> WORK REQUIRED
Take the data that follows and return it exactly.

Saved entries
-=-=-

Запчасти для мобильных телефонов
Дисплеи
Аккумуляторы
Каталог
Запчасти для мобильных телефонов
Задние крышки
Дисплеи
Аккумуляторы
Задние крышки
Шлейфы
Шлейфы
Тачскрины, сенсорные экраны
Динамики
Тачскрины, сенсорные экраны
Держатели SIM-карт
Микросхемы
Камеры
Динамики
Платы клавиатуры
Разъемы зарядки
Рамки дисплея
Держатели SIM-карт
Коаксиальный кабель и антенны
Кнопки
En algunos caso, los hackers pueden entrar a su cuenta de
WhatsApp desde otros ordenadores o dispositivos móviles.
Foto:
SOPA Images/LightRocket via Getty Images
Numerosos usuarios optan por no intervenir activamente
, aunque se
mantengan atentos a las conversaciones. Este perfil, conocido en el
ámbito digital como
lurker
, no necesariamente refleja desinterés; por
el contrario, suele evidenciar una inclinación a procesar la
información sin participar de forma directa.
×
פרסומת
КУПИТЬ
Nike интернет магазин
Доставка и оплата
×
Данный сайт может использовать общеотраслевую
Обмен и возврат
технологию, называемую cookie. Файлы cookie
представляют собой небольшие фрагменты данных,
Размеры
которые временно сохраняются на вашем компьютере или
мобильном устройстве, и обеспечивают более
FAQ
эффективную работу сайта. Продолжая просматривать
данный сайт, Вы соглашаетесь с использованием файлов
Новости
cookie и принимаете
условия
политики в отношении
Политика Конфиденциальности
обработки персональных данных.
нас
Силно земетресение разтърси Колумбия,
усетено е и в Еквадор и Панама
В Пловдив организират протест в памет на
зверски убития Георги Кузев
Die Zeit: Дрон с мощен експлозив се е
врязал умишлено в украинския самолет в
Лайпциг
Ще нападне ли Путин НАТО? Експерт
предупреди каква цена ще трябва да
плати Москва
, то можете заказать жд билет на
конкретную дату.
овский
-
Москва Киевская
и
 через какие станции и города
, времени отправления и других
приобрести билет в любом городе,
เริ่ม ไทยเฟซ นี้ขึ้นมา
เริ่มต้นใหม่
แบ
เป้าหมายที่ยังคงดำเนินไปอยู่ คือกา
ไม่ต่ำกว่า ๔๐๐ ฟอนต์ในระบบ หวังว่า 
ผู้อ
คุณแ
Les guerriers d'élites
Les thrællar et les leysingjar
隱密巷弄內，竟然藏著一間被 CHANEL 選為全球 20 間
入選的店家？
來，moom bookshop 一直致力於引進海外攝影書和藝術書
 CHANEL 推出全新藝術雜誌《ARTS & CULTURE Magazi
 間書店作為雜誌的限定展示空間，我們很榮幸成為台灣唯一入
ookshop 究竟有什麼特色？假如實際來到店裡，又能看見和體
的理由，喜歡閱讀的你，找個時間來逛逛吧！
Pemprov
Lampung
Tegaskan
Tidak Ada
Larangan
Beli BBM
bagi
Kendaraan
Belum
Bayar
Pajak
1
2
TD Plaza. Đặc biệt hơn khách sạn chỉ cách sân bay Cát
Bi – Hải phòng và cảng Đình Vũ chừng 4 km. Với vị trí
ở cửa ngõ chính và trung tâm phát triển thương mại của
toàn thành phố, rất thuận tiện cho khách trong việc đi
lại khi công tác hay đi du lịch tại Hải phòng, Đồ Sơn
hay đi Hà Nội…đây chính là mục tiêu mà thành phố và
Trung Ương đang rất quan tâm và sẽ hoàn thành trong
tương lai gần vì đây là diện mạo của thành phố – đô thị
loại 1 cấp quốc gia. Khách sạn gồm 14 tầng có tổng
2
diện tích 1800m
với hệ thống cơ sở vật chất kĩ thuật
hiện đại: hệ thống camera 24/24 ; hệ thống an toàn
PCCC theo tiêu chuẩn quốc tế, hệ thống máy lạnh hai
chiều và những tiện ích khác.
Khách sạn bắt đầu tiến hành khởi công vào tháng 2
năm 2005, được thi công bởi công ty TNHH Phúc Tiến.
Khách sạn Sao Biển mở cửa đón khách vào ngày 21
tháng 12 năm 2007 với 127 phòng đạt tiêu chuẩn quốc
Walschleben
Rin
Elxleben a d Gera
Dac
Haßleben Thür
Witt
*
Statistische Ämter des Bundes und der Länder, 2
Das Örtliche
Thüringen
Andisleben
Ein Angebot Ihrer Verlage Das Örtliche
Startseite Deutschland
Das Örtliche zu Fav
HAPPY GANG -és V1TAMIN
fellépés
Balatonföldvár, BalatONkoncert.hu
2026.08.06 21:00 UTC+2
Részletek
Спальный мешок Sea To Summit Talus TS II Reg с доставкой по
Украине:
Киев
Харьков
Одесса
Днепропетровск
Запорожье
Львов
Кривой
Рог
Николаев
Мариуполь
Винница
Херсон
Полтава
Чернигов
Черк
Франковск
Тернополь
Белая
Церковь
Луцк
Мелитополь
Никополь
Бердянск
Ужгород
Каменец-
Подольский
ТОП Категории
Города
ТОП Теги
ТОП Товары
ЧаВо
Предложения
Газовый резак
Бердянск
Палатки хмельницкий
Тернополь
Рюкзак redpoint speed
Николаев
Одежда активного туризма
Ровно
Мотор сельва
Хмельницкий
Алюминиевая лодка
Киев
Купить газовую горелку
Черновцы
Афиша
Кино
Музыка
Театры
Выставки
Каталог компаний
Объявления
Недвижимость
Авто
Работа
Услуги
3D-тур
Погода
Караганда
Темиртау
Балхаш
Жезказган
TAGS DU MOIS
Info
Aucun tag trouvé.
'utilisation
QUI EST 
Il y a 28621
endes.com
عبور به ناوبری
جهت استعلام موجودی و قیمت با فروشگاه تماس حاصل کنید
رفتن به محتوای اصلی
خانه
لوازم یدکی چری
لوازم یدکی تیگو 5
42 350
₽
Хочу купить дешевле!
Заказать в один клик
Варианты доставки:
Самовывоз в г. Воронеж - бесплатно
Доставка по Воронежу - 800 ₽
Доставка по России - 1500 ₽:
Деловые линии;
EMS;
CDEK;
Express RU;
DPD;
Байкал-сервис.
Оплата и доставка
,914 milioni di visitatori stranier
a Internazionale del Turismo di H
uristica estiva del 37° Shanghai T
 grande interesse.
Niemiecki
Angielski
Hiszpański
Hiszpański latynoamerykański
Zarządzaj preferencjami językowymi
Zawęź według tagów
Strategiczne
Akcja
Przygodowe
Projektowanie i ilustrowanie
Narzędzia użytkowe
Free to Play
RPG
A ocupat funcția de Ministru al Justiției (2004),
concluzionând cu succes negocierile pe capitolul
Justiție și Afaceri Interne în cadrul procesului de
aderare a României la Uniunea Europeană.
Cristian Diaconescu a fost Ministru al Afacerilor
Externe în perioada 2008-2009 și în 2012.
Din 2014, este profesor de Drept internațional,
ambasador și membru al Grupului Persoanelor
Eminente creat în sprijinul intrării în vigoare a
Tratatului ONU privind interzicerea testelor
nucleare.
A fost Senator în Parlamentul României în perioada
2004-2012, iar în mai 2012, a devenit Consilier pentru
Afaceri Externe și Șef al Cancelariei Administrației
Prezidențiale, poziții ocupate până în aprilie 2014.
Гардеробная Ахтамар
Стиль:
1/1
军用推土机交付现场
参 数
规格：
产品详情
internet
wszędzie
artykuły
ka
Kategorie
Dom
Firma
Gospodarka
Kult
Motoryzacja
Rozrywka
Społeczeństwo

-=-=-

> EXERCISE SOLUTION
Запчасти для мобильных телефонов
Дисплеи
Аккумуляторы
Каталог
Запчасти для мобильных телефонов
Задние крышки
Дисплеи
Аккумуляторы
Задние крышки
Шлейфы
Шлейфы
Тачскрины, сенсорные экраны
Динамики
Тачскрины, сенсорные экраны
Держатели SIM-карт
Микросхемы
Камеры
Динамики
Платы клавиатуры
Разъемы зарядки
Рамки дисплея
Держатели SIM-карт
Коаксиальный кабель и антенны
Кнопки
En algunos caso, los hackers pueden entrar a su cuenta de
WhatsApp desde otros ordenadores o dispositivos móviles.
Foto:
SOPA Images/LightRocket via Getty Images
Numerosos usuarios optan por no intervenir activamente
, aunque se
mantengan atentos a las conversaciones. Este perfil, conocido en el
ámbito digital como
lurker
, no necesariamente refleja desinterés; por
el contrario, suele evidenciar una inclinación a procesar la
información sin participar de forma directa.
×
פרסומת
КУПИТЬ
Nike интернет магазин
Доставка и оплата
×
Данный сайт может использовать общеотраслевую
Обмен и возврат
технологию, называемую cookie. Файлы cookie
представляют собой небольшие фрагменты данных,
Размеры
которые временно сохраняются на вашем компьютере или
мобильном устройстве, и обеспечивают более
FAQ
эффективную работу сайта. Продолжая просматривать
данный сайт, Вы соглашаетесь с использованием файлов
Новости
cookie и принимаете
условия
политики в отношении
Политика Конфиденциальности
обработки персональных данных.
нас
Силно земетресение разтърси Колумбия,
усетено е и в Еквадор и Панама
В Пловдив организират протест в памет на
зверски убития Георги Кузев
Die Zeit: Дрон с мощен експлозив се е
врязал умишлено в украинския самолет в
Лайпциг
Ще нападне ли Путин НАТО? Експерт
предупреди каква цена ще трябва да
плати Москва
, то можете заказать жд билет на
конкретную дату.
овский
-
Москва Киевская
и
 через какие станции и города
, времени отправления и других
приобрести билет в любом городе,
เริ่ม ไทยเฟซ นี้ขึ้นมา
เริ่มต้นใหม่
แบ
เป้าหมายที่ยังคงดำเนินไปอยู่ คือกา
ไม่ต่ำกว่า ๔๐๐ ฟอนต์ในระบบ หวังว่า 
ผู้อ
คุณแ
Les guerriers d'élites
Les thrællar et les leysingjar
隱密巷弄內，竟然藏著一間被 CHANEL 選為全球 20 間
入選的店家？
來，moom bookshop 一直致力於引進海外攝影書和藝術書
 CHANEL 推出全新藝術雜誌《ARTS & CULTURE Magazi
 間書店作為雜誌的限定展示空間，我們很榮幸成為台灣唯一入
ookshop 究竟有什麼特色？假如實際來到店裡，又能看見和體
的理由，喜歡閱讀的你，找個時間來逛逛吧！
Pemprov
Lampung
Tegaskan
Tidak Ada
Larangan
Beli BBM
bagi
Kendaraan
Belum
Bayar
Pajak
1
2
TD Plaza. Đặc biệt hơn khách sạn chỉ cách sân bay Cát
Bi – Hải phòng và cảng Đình Vũ chừng 4 km. Với vị trí
ở cửa ngõ chính và trung tâm phát triển thương mại của
toàn thành phố, rất thuận tiện cho khách trong việc đi
lại khi công tác hay đi du lịch tại Hải phòng, Đồ Sơn
hay đi Hà Nội…đây chính là mục tiêu mà thành phố và
Trung Ương đang rất quan tâm và sẽ hoàn thành trong
tương lai gần vì đây là diện mạo của thành phố – đô thị
loại 1 cấp quốc gia. Khách sạn gồm 14 tầng có tổng
2
diện tích 1800m
với hệ thống cơ sở vật chất kĩ thuật
hiện đại: hệ thống camera 24/24 ; hệ thống an toàn
PCCC theo tiêu chuẩn quốc tế, hệ thống máy lạnh hai
chiều và những tiện ích khác.
Khách sạn bắt đầu tiến hành khởi công vào tháng 2
năm 2005, được thi công bởi công ty TNHH Phúc Tiến.
Khách sạn Sao Biển mở cửa đón khách vào ngày 21
tháng 12 năm 2007 với 127 phòng đạt tiêu chuẩn quốc
Walschleben
Rin
Elxleben a d Gera
Dac
Haßleben Thür
Witt
*
Statistische Ämter des Bundes und der Länder, 2
Das Örtliche
Thüringen
Andisleben
Ein Angebot Ihrer Verlage Das Örtliche
Startseite Deutschland
Das Örtliche zu Fav
HAPPY GANG -és V1TAMIN
fellépés
Balatonföldvár, BalatONkoncert.hu
2026.08.06 21:00 UTC+2
Részletek
Спальный мешок Sea To Summit Talus TS II Reg с доставкой по
Украине:
Киев
Харьков
Одесса
Днепропетровск
Запорожье
Львов
Кривой
Рог
Николаев
Мариуполь
Винница
Херсон
Полтава
Чернигов
Черк
Франковск
Тернополь
Белая
Церковь
Луцк
Мелитополь
Никополь
Бердянск
Ужгород
Каменец-
Подольский
ТОП Категории
Города
ТОП Теги
ТОП Товары
ЧаВо
Предложения
Газовый резак
Бердянск
Палатки хмельницкий
Тернополь
Рюкзак redpoint speed
Николаев
Одежда активного туризма
Ровно
Мотор сельва
Хмельницкий
Алюминиевая лодка
Киев
Купить газовую горелку
Черновцы
Афиша
Кино
Музыка
Театры
Выставки
Каталог компаний
Объявления
Недвижимость
Авто
Работа
Услуги
3D-тур
Погода
Караганда
Темиртау
Балхаш
Жезказган
TAGS DU MOIS
Info
Aucun tag trouvé.
'utilisation
QUI EST 
Il y a 28621
endes.com
عبور به ناوبری
جهت استعلام موجودی و قیمت با فروشگاه تماس حاصل کنید
رفتن به محتوای اصلی
خانه
لوازم یدکی چری
لوازم یدکی تیگو 5
42 350
₽
Хочу купить дешевле!
Заказать в один клик
Варианты доставки:
Самовывоз в г. Воронеж - бесплатно
Доставка по Воронежу - 800 ₽
Доставка по России - 1500 ₽:
Деловые линии;
EMS;
CDEK;
Express RU;
DPD;
Байкал-сервис.
Оплата и доставка
,914 milioni di visitatori stranier
a Internazionale del Turismo di H
uristica estiva del 37° Shanghai T
 grande interesse.
Niemiecki
Angielski
Hiszpański
Hiszpański latynoamerykański
Zarządzaj preferencjami językowymi
Zawęź według tagów
Strategiczne
Akcja
Przygodowe
Projektowanie i ilustrowanie
Narzędzia użytkowe
Free to Play
RPG
A ocupat funcția de Ministru al Justiției (2004),
concluzionând cu succes negocierile pe capitolul
Justiție și Afaceri Interne în cadrul procesului de
aderare a României la Uniunea Europeană.
Cristian Diaconescu a fost Ministru al Afacerilor
Externe în perioada 2008-2009 și în 2012.
Din 2014, este profesor de Drept internațional,
ambasador și membru al Grupului Persoanelor
Eminente creat în sprijinul intrării în vigoare a
Tratatului ONU privind interzicerea testelor
nucleare.
A fost Senator în Parlamentul României în perioada
2004-2012, iar în mai 2012, a devenit Consilier pentru
Afaceri Externe și Șef al Cancelariei Administrației
Prezidențiale, poziții ocupate până în aprilie 2014.
Гардеробная Ахтамар
Стиль:
1/1
军用推土机交付现场
参 数
规格：
产品详情
internet
wszędzie
artykuły
ka
Kategorie
Dom
Firma
Gospodarka
Kult
Motoryzacja
Rozrywka
Społeczeństwo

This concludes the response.